Table 1.  Kinetic parameters of urinary TDA, mean (SE)
  2,4-TDA 2,6-TDA Ratio (CV%)
0.2% 1% 5% 0.2% 1% 5% 0.2% 1% 5%
(1) (2) (3) (4) (5) (6) [=(1)/(4)] [=(2)/(5)] [=(3)/(6)]
Tmax(h) 12 12 12 12 12 12 1 1 1
(0) (0) (0) (0) (0) (0) (0) (0) (0)
Cmax(µg/ml) 0.062 0.238 6.116 0.056 0.268 3.777 1.1 0.9 1.6
(0.009) (0.060) (0.429) (0.004) (0.087) (0.384) (8.5) (8.0) (29.1)
AUC(µg*h/ml) 2.186 8.395 158.599 2.046 10.558 133.994 1.1 0.8 1.2
(0.376) (0.919) (5.517) (0.263) (0.538) (20.350) (8.2) (5.9) (18.5)
Accumulative amounts(µg) 2.682 12.940 83.843 2.622 14.978 69.810
(0.631) (4.224) (29.542) (0.779) (2.628) (11.541)
k (h-1)a 0.0376 0.0341 0.0325 0.0329 0.00339 0.0264
(0.002) (0.003) (0.003) (0.0020) (0.0027) (0.004)
t1/2(h)a 18.4 20.4 21.5 21.1 20.5 26.6 0.9 1.0 0.8
  (0.8) (1.5) (2.2) (1.3) (1.6) (3.7) (3.0) (0.8) (13.8)

 aP > 0.05 by Kruskal-Wallis ANOVA test.

Dose-response Relationship between TDI exposed and AUC/Cmax/Accumulative Amounts

A linear increasing logarithm AUC trend for both forms of U-TDA with increasing TDI exposure was found (r = 0.968 for 2,4-TDA; r = 0.973 for 2,6-TDA) (Fig. 4a). A similar fashion for Cmax (r = 0.973 for 2,4-TDA; r = 0.984 for 2,6-TDA) and accumulative amounts (r = 0.998 for 2,4-TDA; r = 0.999 for 2,6-TDA) to AUC was also obtained. The above-mentioned findings suggested a clear dose-dependent fashion of skin absorption for 2,4- and 2,6-TDI.

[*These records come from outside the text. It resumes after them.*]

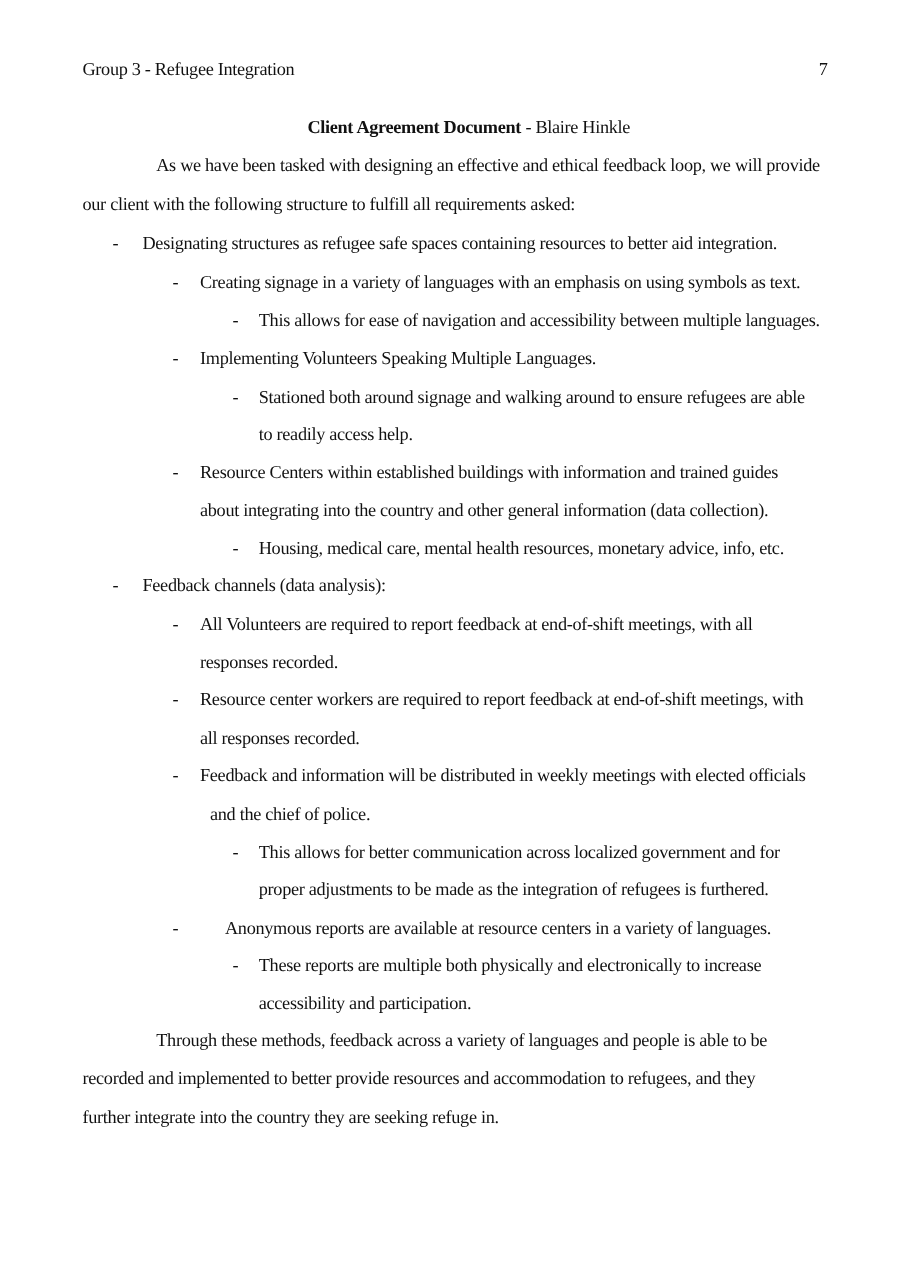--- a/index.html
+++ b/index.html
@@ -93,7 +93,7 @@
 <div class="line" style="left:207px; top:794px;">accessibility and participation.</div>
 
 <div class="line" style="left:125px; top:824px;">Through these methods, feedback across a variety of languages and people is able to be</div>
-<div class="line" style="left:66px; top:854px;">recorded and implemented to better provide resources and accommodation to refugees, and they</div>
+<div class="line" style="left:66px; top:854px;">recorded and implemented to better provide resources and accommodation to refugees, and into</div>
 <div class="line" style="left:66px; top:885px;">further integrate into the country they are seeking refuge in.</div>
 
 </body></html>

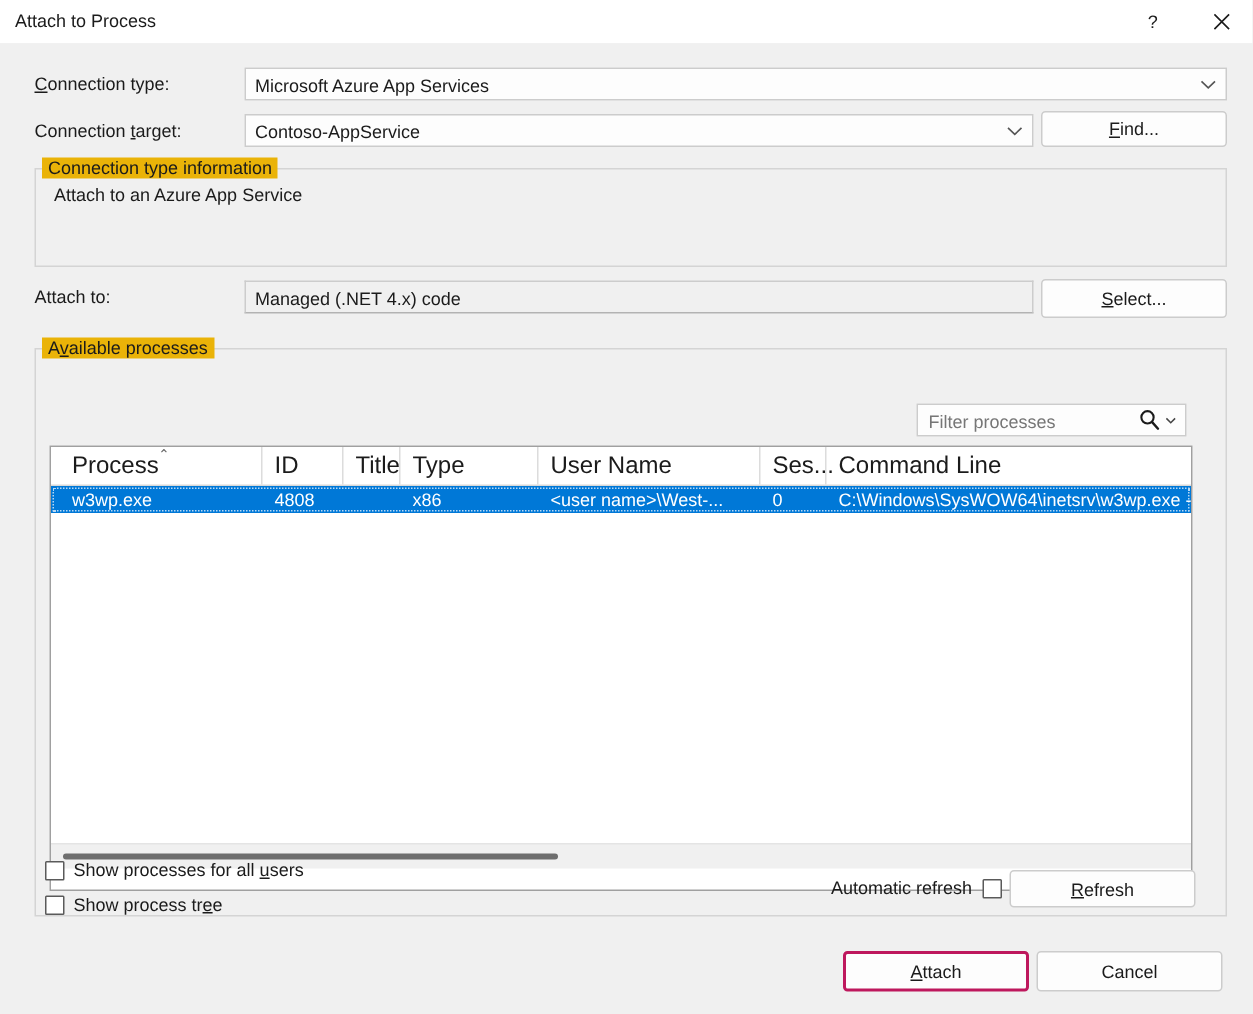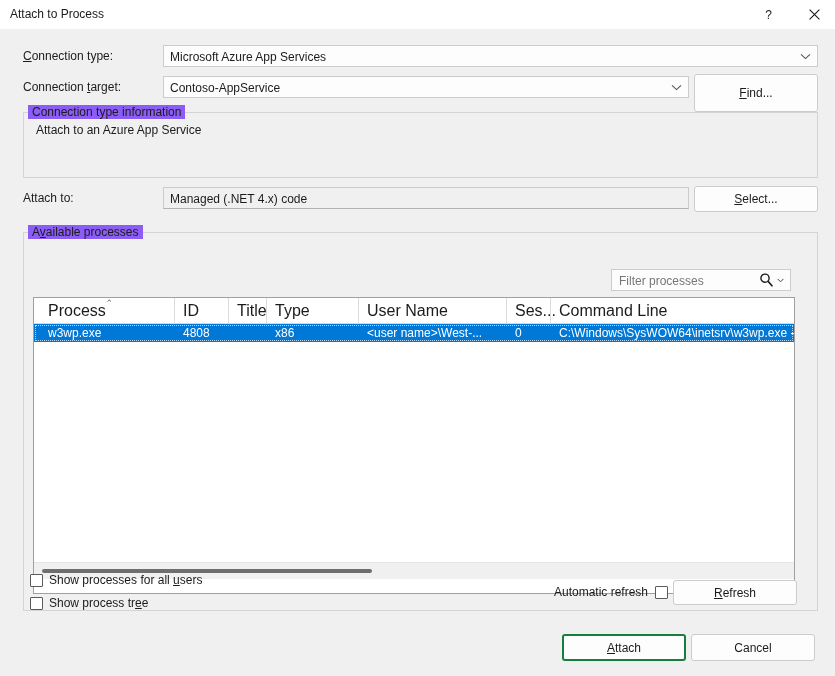--- a/index.html
+++ b/index.html
@@ -328,7 +328,7 @@
         </svg>
     </div>
   </div>
-  <div class="btn" style="left:694px; top:45px; width:124px; height:38px;">
+  <div class="btn" style="left:694px; top:45px; width:124px; height:24px;">
     <span><span class="mn">F</span>ind...</span>
   </div>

Applicant's summary and conclusion

The study was conducted to reveal the toxicokinetic properties of TDI, applied dermally to the skin of rats and the detection of TDA in the urine after metabolisation of the test item to Toluene diamine (TDA). The validity criteria of the test system are fulfilled, since the control groups showed the expected results. The study was not conducted according to a certain guideline, but still its reliability is considered to be high (Klimisch 2). It has been demonstrated that the absorption of 2,4- and 2,6-TDI through skin contact is possible in this rat study.
Executive summary:

The toxicokinetics of the substance of interest Toluene diisocyanate (TDI) were investigated by Yeh et al. (2008) after dermal application in rats (dorsum, area approximately 3 * 5 cm). The exposure duration was 5 h, after which the substance was carefully washed of the skin, using a cleasing agent. It has been demonstrated that the absorption of 2,4- and 2,6-TDI through skin contact is possible in this rat study. A clear dose-dependent skin absorption for 2,4- and 2,6-TDI was demonstrated by the findings of AUC, Cmax and accumulative amounts (r ≥ 0.968). Excretory 2,4- and 2,6- TDA concentration profiles in 6-day consecutive urine samples were shown to fit in first-order kinetics, although higher order kinetics could not be excluded for high doses. The apparent half-lives for excretory urinary TDA were about 20 h at various skin exposures, similar to that from the inhalation exposure in the previous animal experiment. The overall yield ratios for 2,4- to 2,6-TDA in urine were found to be close to unity, apparently lower than the expectancy of 4:1, possibly due to the higher self-polymerization reactivity of 2,4- than 2,6-TDI.

It is concluded that skin absorption of TDI was confirmed in a rat model and a clear dose-dependent skin absorption relationship for 2,4- and 2,6-TDI was demonstrated. The findings in this study clearly demonstrate the skin absorption capability of topical TDI exposure based on the observation of the internal dose concentration profile of U-TDA across 6 days.